EXTRACT TO READ:
CLEARWIRE CORPORATION
(Exact name of registrant as specified in its charter)
 
         
Delaware
(State or other jurisdiction
of incorporation)
  1-34196
(Commission File Number)
  56-2408571
(IRS Employer
Identification No.)
     
4400 Carillon Point,    
Kirkland, WA
(Address of principal executive offices)
  98033
(Zip Code)
Registrant’s telephone number, including area code: (425) 216-7600
(Former name or former address, if changed since last report)
 
Check the appropriate box below if the Form 8-K filing is intended to simultaneously satisfy the filing obligation of the registrant under any of the following provisions (see General Instruction A.2. below):
o   Written communications pursuant to Rule 425 under the Securities Act (17 CFR 230.425)
o   Soliciting material pursuant to Rule 14a-12 under the Exchange Act (17 CFR 240.14a-12)
o   Pre-commencement communications pursuant to Rule 14d-2(b) under the Exchange Act (17 CFR 240.14d-2(b))
o   Pre-commencement communications pursuant to Rule 13e-4(c) under the Exchange Act (17 CFR 240.13e-4(c))
 
 

 


 

Item 5.02.   Departure of Directors or Certain Officers; Election of Directors; Appointment of Certain Officers; Compensatory Arrangements of Certain Officers.
     On August 10, 2011, Clearwire Corporation (the “Company”) announced the appointment of Erik E. Prusch as the new President and Chief Executive Officer of the Company, effective as of August 8, 2011. In connection with Mr. Prusch assuming the position of Chief Executive Officer, John Stanton stepped down from the position of interim Chief Executive Officer and became Executive Chairman of the Board of Directors of the Company, also effective as of August 8, 2011.
     Mr. Prusch served as Chief Financial Officer of the Company from August 2009 to March 2011, and has served as Chief Operating Officer of the Company since March 2011. Mr. Prusch served as President and Chief Executive Officer of Borland Software Corporation from December 2008 until July 2009, and prior to that he served as Chief Financial Officer of Borland from November 2006 to December 2008. From January 2004 to November 2006 he served as Vice President, Finance at Intuit, Inc.

SUPPLIED MATERIAL:
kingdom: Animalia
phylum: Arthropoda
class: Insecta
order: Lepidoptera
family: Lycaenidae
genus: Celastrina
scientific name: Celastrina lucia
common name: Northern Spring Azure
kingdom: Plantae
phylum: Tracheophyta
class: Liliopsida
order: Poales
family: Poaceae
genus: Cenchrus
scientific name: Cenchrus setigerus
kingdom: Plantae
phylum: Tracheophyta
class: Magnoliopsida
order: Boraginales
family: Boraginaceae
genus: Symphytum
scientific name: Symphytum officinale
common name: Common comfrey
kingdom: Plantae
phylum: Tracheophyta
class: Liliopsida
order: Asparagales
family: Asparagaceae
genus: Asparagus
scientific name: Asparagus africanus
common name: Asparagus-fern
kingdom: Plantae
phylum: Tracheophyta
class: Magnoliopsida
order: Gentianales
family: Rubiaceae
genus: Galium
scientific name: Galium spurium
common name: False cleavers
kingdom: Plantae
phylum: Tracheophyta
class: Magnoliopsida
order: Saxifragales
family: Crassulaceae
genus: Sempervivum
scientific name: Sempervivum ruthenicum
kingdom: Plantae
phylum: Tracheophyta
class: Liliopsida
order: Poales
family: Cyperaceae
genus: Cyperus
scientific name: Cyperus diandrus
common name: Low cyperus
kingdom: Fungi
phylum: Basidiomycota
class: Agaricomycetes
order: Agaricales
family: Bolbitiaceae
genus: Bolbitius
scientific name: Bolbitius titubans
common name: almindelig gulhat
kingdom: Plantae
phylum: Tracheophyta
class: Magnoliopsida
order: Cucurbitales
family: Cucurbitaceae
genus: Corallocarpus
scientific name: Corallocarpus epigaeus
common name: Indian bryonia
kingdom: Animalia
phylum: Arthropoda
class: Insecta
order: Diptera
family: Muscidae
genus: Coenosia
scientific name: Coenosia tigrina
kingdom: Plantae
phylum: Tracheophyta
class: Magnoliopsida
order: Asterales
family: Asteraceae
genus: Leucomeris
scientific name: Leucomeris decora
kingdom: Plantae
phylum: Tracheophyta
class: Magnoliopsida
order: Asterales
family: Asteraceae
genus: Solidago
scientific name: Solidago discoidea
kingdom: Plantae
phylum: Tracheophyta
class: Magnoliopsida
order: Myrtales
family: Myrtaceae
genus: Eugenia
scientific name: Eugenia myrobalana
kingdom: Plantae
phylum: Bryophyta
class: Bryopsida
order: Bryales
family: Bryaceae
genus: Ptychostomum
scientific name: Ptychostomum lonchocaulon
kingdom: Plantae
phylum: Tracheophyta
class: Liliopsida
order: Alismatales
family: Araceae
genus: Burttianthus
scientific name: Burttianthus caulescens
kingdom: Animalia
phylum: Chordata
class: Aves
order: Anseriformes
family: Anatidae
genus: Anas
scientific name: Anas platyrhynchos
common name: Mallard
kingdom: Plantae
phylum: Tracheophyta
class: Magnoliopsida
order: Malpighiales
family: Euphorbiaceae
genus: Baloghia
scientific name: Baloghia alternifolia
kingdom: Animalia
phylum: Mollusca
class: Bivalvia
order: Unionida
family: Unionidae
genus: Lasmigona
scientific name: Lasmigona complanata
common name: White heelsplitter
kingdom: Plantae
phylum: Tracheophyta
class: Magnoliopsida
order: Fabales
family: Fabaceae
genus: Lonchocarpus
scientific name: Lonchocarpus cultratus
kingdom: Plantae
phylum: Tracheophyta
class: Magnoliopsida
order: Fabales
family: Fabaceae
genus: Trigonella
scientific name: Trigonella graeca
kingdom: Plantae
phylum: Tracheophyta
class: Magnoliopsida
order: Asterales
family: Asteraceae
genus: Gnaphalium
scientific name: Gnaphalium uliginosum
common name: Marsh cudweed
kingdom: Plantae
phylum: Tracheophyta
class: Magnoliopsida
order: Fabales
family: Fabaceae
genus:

ACTIONS TO TAKE:
[a] Answer these questions from the Clearwire filing:
(i) In which state is the company incorporated?
(ii) On what date did Erik E. Prusch's appointment as President and Chief Executive Officer take effect?
(iii) At which company did Mr. Prusch serve as Vice President, Finance?
[b] Decide whether each statement agrees with the Clearwire filing. Answer yes or no, and quote the words from the filing that settle it.
(i) John Stanton became Executive Chairman of the Board of Directors.
(ii) Mr. Prusch stopped serving as the company's Chief Financial Officer in August 2009.
(iii) The company's principal executive offices are in Kirkland, WA.
[c] Translate this sentence from the Clearwire filing into Spanish: "From January 2004 to November 2006 he served as Vice President, Finance at Intuit, Inc."

SOLUTIONS:
[a]
(i) Delaware
(ii) August 8, 2011
(iii) Intuit, Inc.

[b]
(i) Yes: "John Stanton stepped down from the position of interim Chief Executive Officer and became Executive Chairman of the Board of Directors of the Company"
(ii) No: "Mr. Prusch served as Chief Financial Officer of the Company from August 2009 to March 2011"
(iii) Yes: "Kirkland, WA"

[c] Desde enero de 2004 hasta noviembre de 2006 se desempeñó como vicepresidente de Finanzas en Intuit, Inc.